Stored records
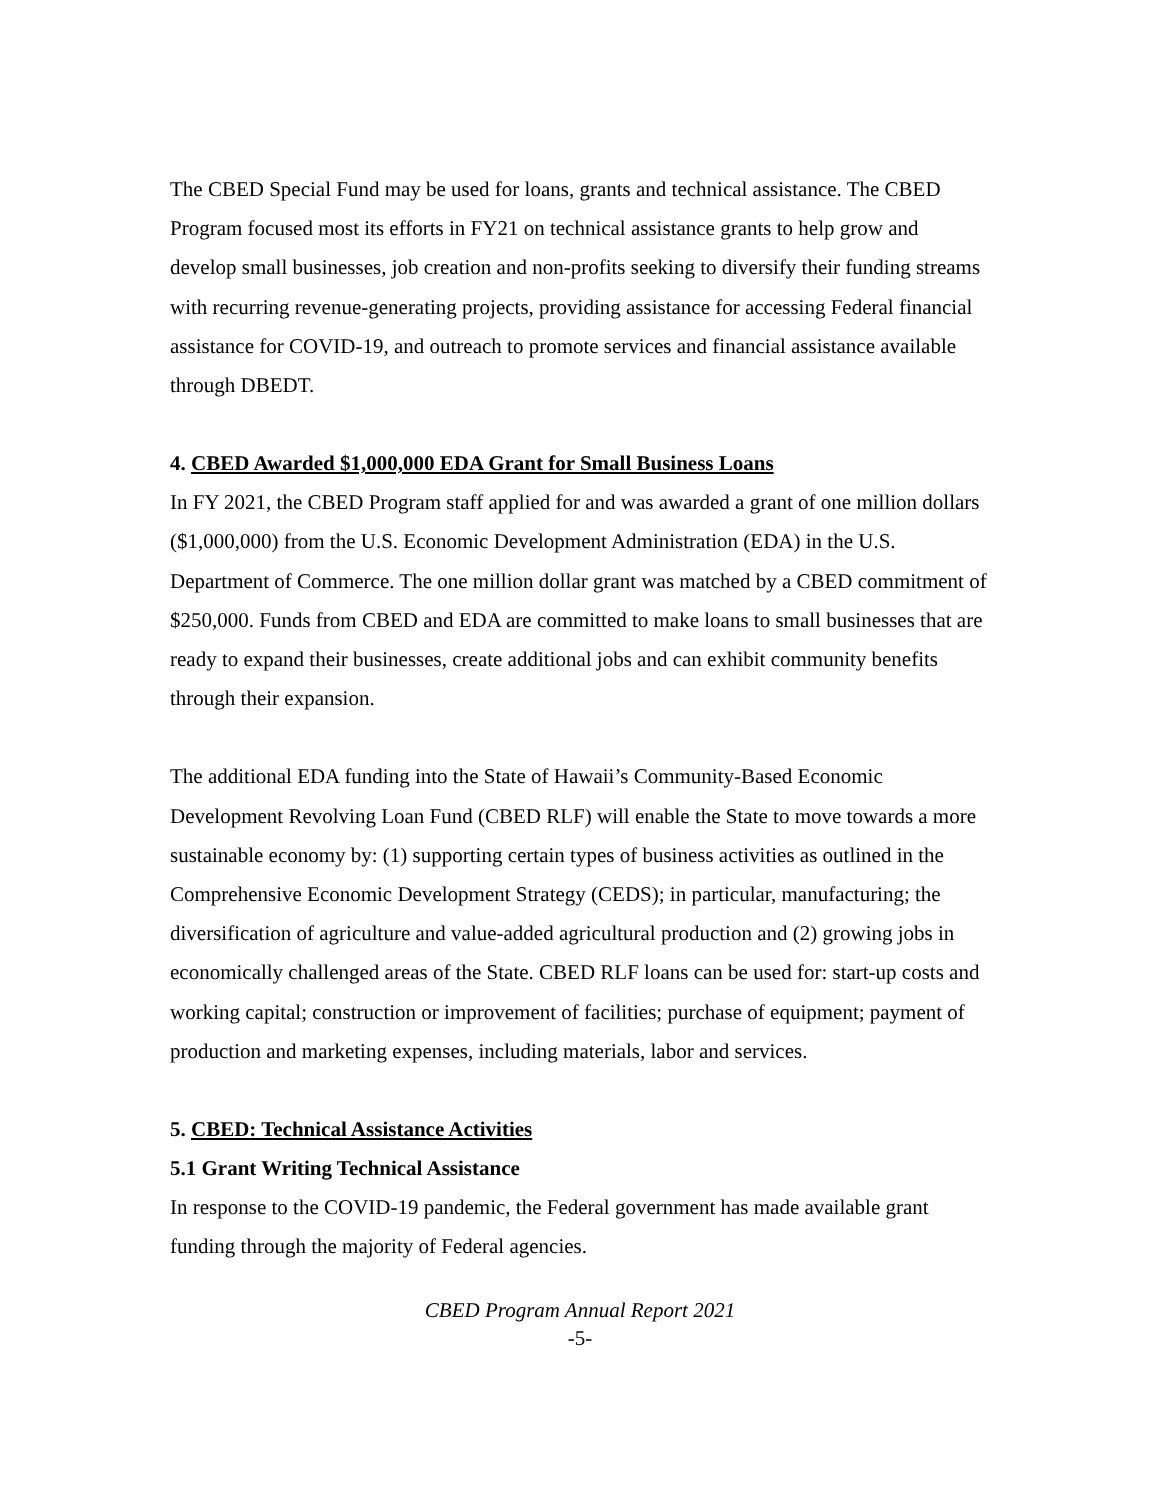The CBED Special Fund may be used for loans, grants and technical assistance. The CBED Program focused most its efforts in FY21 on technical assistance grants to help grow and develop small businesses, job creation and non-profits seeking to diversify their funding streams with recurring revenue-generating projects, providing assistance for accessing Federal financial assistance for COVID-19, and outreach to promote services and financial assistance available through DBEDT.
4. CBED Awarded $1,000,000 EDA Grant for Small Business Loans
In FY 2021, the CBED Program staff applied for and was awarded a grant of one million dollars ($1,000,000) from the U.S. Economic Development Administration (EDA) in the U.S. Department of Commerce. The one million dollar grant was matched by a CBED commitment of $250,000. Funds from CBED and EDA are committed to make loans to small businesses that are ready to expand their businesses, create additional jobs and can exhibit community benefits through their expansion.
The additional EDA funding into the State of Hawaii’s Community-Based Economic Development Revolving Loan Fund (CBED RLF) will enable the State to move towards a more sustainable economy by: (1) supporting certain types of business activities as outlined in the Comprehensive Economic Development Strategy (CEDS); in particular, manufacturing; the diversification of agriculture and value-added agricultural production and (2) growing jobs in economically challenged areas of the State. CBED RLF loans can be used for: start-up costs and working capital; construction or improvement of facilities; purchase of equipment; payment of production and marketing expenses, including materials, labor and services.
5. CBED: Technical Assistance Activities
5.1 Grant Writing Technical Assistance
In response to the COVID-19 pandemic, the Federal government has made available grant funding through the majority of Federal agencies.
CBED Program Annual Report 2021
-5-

> [WORK TASK]: The line with "5.1 Grant Writing Technical Assistance" and all lines after it through the end of the data above: write these out exactly and add nothing.

> [ANSWER TO THIS TASK]:
5.1 Grant Writing Technical Assistance
In response to the COVID-19 pandemic, the Federal government has made available grant funding through the majority of Federal agencies.
CBED Program Annual Report 2021
-5-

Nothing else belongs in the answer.